The insulating effect of the Pangaea supercontinent could help explain what drives Earth’s cycle of supercontinent formation and breakup, Montési said. Heat may build up underneath supercontinents, ultimately generating a massive rising plume of hot rock that splits the landmass apart. “This could explain why you get a breakup about 100 million years after you get a supercontinent assembled,” he said.

Megadiamonds point to metal in mantle

Imperfections in supersized diamonds are a bummer for gem cutters but a boon for geologists. Tiny metal shards embedded inside Earth’s biggest diamonds provide direct evidence that the planet’s rocky mantle contains metallic iron and nickel, scientists report in the Dec. 16 Science.

The presence of metal in the mantle is “something that’s been predicted in theory and experiments for a number of years, but this is the first time that we have samples that give us physical evidence,” says Evan Smith, a geologist at the Gemological Institute of America in New York City who led the study.
Understanding the composition of the mantle can help scientists figure out how it drives plate tectonics, and how elements like carbon and oxygen are cycled and stored in the Earth.

Diamonds form in the mantle when carbon-containing compounds are compressed and heated to great temperatures (SN: 4/30/16, p. 8).

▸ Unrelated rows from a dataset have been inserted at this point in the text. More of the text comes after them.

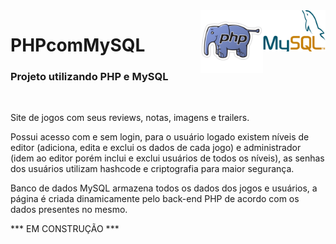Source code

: <div><img src="icone-my-sql.png" align="right" width="100"></div>
<div><img src="logo-php.png" align="right" width="100"></div>

# PHPcomMySQL

<h3>Projeto utilizando PHP e MySQL</h3>
<br>

Site de jogos com seus reviews, notas, imagens e trailers. 

Possui acesso com e sem login, para o usuário logado existem níveis de editor (adiciona, edita e exclui os dados de cada jogo) e administrador (idem ao editor porém inclui e exclui usuários de todos os níveis),  as senhas dos usuários utilizam hashcode e criptografia para maior segurança.

Banco de dados MySQL armazena todos os dados dos jogos e usuários, a página é criada dinamicamente pelo back-end PHP de acordo com os dados presentes no mesmo.

*** EM CONSTRUÇÃO ***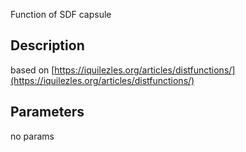 Function of SDF capsule


## Description


based on [https://iquilezles.org/articles/distfunctions/](https://iquilezles.org/articles/distfunctions/)

## Parameters
no params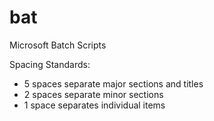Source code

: bat
===

Microsoft Batch Scripts

Spacing Standards:
  - 5 spaces separate major sections and titles
  - 2 spaces separate minor sections
  - 1 space separates individual items
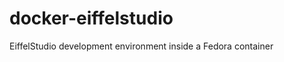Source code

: docker-eiffelstudio
===================

EiffelStudio development environment inside a Fedora container
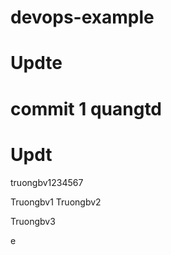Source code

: # devops-example


# Updte

commit 1 quangtd
=======
# Updt
truongbv1234567



Truongbv1
Truongbv2


Truongbv3

e
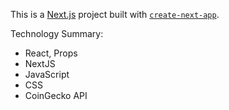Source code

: This is a [Next.js](https://nextjs.org/) project built with [`create-next-app`](https://github.com/vercel/next.js/tree/canary/packages/create-next-app).

Technology Summary:
- React, Props
- NextJS
- JavaScript
- CSS
- CoinGecko API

During this process, traces of other elements can sneak in as “inclusions.” Inclusions make the mineral less valuable as a gemstone, and chunks with many such imperfections are often rejected by jewelers. But to scientists, such stowaways are priceless: They provide some of the only physical evidence available of what’s going on deep inside Earth.
Smith and his colleagues used lasers to identify inclusions in samples from some of Earth’s largest diamonds. Some diamonds like these were originally hundreds or even thousands of carats. The Cullinan Diamond, for instance, was as big as two stacked decks of cards and weighed 621 grams, or more than a pound.
By analyzing the inclusions in 53 diamond samples, Smith’s team found that the megadiamonds formed much deeper than ordinary diamonds — hundreds of kilometers down, in a different part of the mantle.

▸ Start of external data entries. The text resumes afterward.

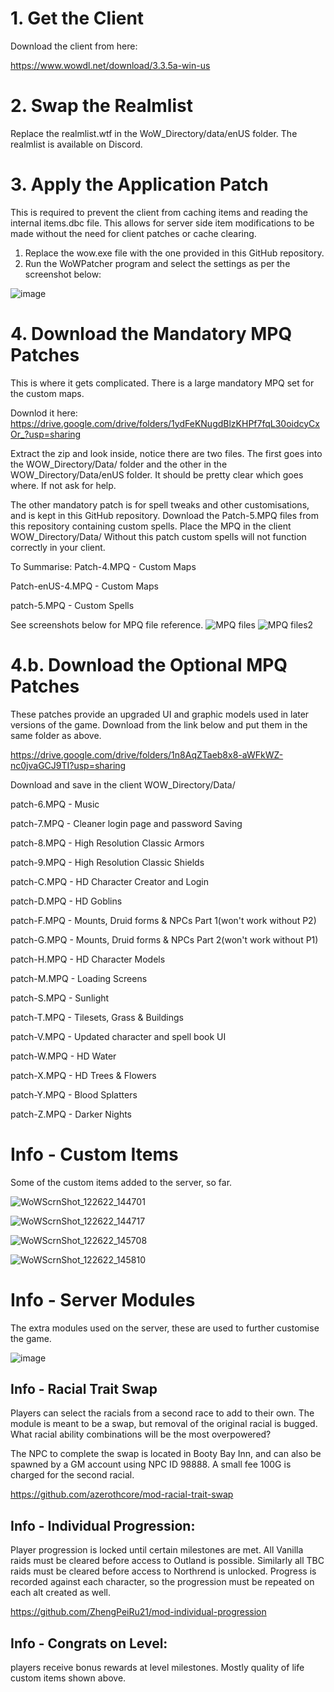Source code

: # 1. Get the Client
Download the client from here:

https://www.wowdl.net/download/3.3.5a-win-us

# 2. Swap the Realmlist
Replace the realmlist.wtf in the WoW_Directory/data/enUS folder.
The realmlist is available on Discord.

# 3. Apply the Application Patch
This is required to prevent the client from caching items and reading the internal items.dbc file.
This allows for server side item modifications to be made without the need for client patches or cache clearing.

 1. Replace the wow.exe file with the one provided in this GitHub repository.
 2. Run the WoWPatcher program and select the settings as per the screenshot below:

![image](https://user-images.githubusercontent.com/5217306/206838045-e2261791-9745-47b2-9a75-43a412760d4c.png)

# 4. Download the Mandatory MPQ Patches
This is where it gets complicated. There is a large mandatory MPQ set for the custom maps. 

Downlod it here:
https://drive.google.com/drive/folders/1ydFeKNugdBlzKHPf7fqL30oidcyCxOr_?usp=sharing

Extract the zip and look inside, notice there are two files. The first goes into the WOW_Directory/Data/ folder and the other in the WOW_Directory/Data/enUS folder.
It should be pretty clear which goes where. If not ask for help.

The other mandatory patch is for spell tweaks and other customisations, and is kept in this GitHub repository.
Download the Patch-5.MPQ files from this repository containing custom spells. Place the MPQ in the client WOW_Directory/Data/
Without this patch custom spells will not function correctly in your client.

To Summarise:
Patch-4.MPQ - Custom Maps

Patch-enUS-4.MPQ - Custom Maps

patch-5.MPQ - Custom Spells

See screenshots below for MPQ file reference.
![MPQ files](https://user-images.githubusercontent.com/5217306/219009374-9360b7f4-e385-42cd-8fe8-41bfc6aa8bf6.png)
![MPQ files2](https://user-images.githubusercontent.com/5217306/219007099-52f58ebb-b1d7-4fad-82ea-d079afa12532.png)

# 4.b. Download the Optional MPQ Patches
These patches provide an upgraded UI and graphic models used in later versions of the game.
Download from the link below and put them in the same folder as above.

https://drive.google.com/drive/folders/1n8AqZTaeb8x8-aWFkWZ-nc0jvaGCJ9TI?usp=sharing

Download and save in the client WOW_Directory/Data/

patch-6.MPQ - Music

patch-7.MPQ - Cleaner login page and password Saving

patch-8.MPQ - High Resolution Classic Armors

patch-9.MPQ - High Resolution Classic Shields

patch-C.MPQ - HD Character Creator and Login

patch-D.MPQ - HD Goblins

patch-F.MPQ - Mounts, Druid forms & NPCs Part 1(won't work without P2)

patch-G.MPQ - Mounts, Druid forms & NPCs Part 2(won't work without P1)

patch-H.MPQ - HD Character Models

patch-M.MPQ - Loading Screens

patch-S.MPQ - Sunlight

patch-T.MPQ - Tilesets, Grass & Buildings

patch-V.MPQ - Updated character and spell book UI

patch-W.MPQ - HD Water

patch-X.MPQ - HD Trees & Flowers

patch-Y.MPQ - Blood Splatters

patch-Z.MPQ - Darker Nights

# Info - Custom Items

Some of the custom items added to the server, so far.

![WoWScrnShot_122622_144701](https://user-images.githubusercontent.com/5217306/209514341-fe68ff04-a423-48c0-b775-cf1564be2cc5.jpg)

![WoWScrnShot_122622_144717](https://user-images.githubusercontent.com/5217306/209514348-5aa92d3e-7aec-4353-a1a3-faa233e7cc13.jpg)

![WoWScrnShot_122622_145708](https://user-images.githubusercontent.com/5217306/209514899-4c7ed90a-8849-4a7c-938a-caaba1eeb86c.jpg)

![WoWScrnShot_122622_145810](https://user-images.githubusercontent.com/5217306/209514998-88e5485e-cbf4-418d-87ab-fa83af813605.jpg)

# Info - Server Modules

The extra modules used on the server, these are used to further customise the game.

![image](https://user-images.githubusercontent.com/5217306/209515282-0454a0f3-ff56-469e-b7f2-234f48b91406.png)

## Info - Racial Trait Swap
Players can select the racials from a second race to add to their own. The module is meant to be a swap, but removal of the original racial is bugged. What racial ability combinations will be the most overpowered?

The NPC to complete the swap is located in Booty Bay Inn, and can also be spawned by a GM account using NPC ID 98888.
A small fee 100G is charged for the second racial.

https://github.com/azerothcore/mod-racial-trait-swap

## Info - Individual Progression:
Player progression is locked until certain milestones are met. All Vanilla raids must be cleared before access to Outland is possible. Similarly all TBC raids must be cleared before access to Northrend is unlocked. Progress is recorded against each character, so the progression must be repeated on each alt created as well.

https://github.com/ZhengPeiRu21/mod-individual-progression

## Info - Congrats on Level:
players receive bonus rewards at level milestones. Mostly quality of life custom items shown above.


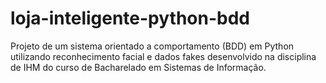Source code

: # loja-inteligente-python-bdd
 Projeto de um sistema orientado a comportamento (BDD) em Python utilizando reconhecimento facial e dados fakes desenvolvido na disciplina de IHM do curso de Bacharelado em Sistemas de Informação.
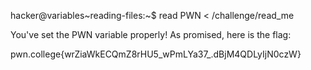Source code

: hacker@variables~reading-files:~$ read PWN < /challenge/read_me

You've set the PWN variable properly! As promised, here is the flag:

pwn.college{wrZiaWkECQmZ8rHU5_wPmLYa37_.dBjM4QDLyIjN0czW}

“Not only are [these diamonds] very large and very valuable, but they appear to be very special in terms of their origin,” says Graham Pearson, a geochemist at the University of Alberta in Canada who wasn’t part of the study. Other minerals brought up from such a depth don’t preserve chemical clues to their environment in the same way.

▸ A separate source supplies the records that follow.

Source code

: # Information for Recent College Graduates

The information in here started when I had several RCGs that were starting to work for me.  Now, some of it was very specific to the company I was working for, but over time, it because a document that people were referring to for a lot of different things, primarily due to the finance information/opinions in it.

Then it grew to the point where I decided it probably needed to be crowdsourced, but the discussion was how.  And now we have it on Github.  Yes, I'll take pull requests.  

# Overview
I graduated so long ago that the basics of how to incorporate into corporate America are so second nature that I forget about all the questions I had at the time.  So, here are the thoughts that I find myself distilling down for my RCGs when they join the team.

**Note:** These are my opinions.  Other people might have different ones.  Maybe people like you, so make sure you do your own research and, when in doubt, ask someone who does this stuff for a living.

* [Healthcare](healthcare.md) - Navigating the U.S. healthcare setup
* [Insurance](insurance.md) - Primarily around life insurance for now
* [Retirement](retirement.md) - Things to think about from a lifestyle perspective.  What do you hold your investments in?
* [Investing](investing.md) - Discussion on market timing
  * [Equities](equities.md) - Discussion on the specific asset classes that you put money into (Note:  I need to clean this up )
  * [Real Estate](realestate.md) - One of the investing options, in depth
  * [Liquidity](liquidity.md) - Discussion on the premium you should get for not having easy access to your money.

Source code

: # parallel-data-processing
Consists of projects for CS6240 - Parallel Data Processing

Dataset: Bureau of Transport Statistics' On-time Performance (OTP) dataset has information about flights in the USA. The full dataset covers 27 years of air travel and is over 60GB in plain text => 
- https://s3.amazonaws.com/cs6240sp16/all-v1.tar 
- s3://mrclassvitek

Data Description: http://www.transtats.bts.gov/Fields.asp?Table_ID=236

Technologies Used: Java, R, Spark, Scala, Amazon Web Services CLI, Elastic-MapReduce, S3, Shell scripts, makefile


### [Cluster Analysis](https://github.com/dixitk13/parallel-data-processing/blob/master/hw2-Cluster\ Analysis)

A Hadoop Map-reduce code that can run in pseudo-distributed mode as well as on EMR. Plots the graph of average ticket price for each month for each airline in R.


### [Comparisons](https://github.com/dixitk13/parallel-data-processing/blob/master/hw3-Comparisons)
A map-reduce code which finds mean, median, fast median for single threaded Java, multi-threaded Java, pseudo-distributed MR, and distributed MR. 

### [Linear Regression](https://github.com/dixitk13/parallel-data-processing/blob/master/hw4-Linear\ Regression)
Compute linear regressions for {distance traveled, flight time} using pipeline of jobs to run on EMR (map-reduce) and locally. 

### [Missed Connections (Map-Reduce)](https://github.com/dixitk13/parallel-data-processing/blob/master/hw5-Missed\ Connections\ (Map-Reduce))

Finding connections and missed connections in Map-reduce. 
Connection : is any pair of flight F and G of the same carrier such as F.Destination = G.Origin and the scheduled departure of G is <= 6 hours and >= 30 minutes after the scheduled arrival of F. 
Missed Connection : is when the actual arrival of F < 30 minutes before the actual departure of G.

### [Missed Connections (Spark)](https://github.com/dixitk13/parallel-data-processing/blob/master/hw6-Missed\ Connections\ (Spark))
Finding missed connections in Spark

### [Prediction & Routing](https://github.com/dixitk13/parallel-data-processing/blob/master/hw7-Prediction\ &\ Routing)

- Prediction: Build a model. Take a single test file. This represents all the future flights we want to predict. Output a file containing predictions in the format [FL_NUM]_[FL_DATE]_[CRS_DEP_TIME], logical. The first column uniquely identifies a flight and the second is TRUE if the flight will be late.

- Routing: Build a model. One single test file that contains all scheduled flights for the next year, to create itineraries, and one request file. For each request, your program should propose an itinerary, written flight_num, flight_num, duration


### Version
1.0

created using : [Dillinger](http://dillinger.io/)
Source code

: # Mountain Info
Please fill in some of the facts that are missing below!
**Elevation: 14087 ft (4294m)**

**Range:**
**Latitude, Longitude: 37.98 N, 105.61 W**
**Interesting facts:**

In the deep diamonds, Smith found inclusions made of a mixture of solidified iron, nickel, carbon and sulfur, surrounded by a thin skin of methane and hydrogen.

Aside from the molten metal core, most iron inside Earth is thought to be incorporated into other minerals, not as a stand-alone metal, says Pearson.

But the metallic inclusions suggest that the part of the mantle where the large diamonds formed contains iron and nickel as metals. And the fact that the metals hadn’t reacted with other elements to form compounds suggests that the diamonds’ birthplace probably contains very little oxygen.

Smith thinks the metallic mixture was probably molten at the time the diamonds were forming. Instead of being sprinkled throughout like grated parmesan on spaghetti, ribbons of iron and nickel might have rippled through the mantle like gooey cheddar-jack through mac-and-cheese.

“You need very special conditions to get a metallic melt,” says Catherine McCammon, a geologist at the University of Bayreuth in Germany. So the idea that diamonds carry evidence of these conditions in the mantle is “pretty mind-blowing.”